While that's eye-popping, he is far from alone. The entire Flyers roster has been a symphony of subtraction this season, a big reason they entered Thursday night with a minus-19 that matched their talented, but confused 23-year-old defenseman - a runner-up to rookie of the year last season.

They are the only team in the Metropolitan Division with negative plus-minus. They have allowed 18 goals more than the next worst defensive team (Pittsburgh). Including Thursday night, they have allowed the first goal in 34 of the 52 games they've played.

And yet . . . they hold the second wild-card spot in early February. Their 10-game winning streak was filled with come-from-behind wins like Thursday night's, their checking tight, their goaltending solid, their puck possession suggestive of a top-tier team.

Like Gostisbehere's struggles, such elacticity in their game belies what we believed would be the coach's main strength, a no-panic consistency. How can a coach who preaches consistency have such an up-and-down team?

Hopefully that's going to change," defenseman Mark Streit said. "I think it was the same last year. Building towards it, working and working on it."

Searching for something, and not losing the room in the process. Hakstol has thus far avoided any hint of revolt or even resistance. Rather this team, which is more veteran than usually described, appreaciates an approach low on histrionics but high on accountability.

"I'm not a big believer in yelling and screaming," said Streit, 39 and in his 11th season. "But he gets very assertive. He tells guys when he's not happy. He tells guys you've got to be better in a good way. You've got a lot of young guys on this team. When you start yelling and screaming on the bench, it doesn't help them."
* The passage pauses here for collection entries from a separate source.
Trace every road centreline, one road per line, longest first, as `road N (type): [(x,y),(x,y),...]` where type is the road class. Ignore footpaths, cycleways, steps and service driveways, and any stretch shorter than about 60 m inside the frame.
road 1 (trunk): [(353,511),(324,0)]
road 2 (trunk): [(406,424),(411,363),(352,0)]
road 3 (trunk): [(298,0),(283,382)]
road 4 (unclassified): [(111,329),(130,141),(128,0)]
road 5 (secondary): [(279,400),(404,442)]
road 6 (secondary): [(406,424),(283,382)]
The question is, when you bench them occasionally, does it? Konecny vowed "to work hard to get back in the lineup," and "to learn from my mistakes."

Gostisbehere called his repeated benchings part of "a learning curve." The coach praised the players who replaced them for their energy and effort, giving no clue whether that would earn Nick Schultz or Dale Weise a repeat engagement instead of reinstating two of the players he was hired to integrate into a bright future.

Maybe the culture he is instilling here requires - demands - he do it this way. For now, all we can do, as we did for three previous seasons with Brown, through Mackanin's first uneven season and Pederson's, too, is hope that it is working, that it will lead to a more consistent effort down the road.

Because the evidence for now, two seasons in, is far from conclusive.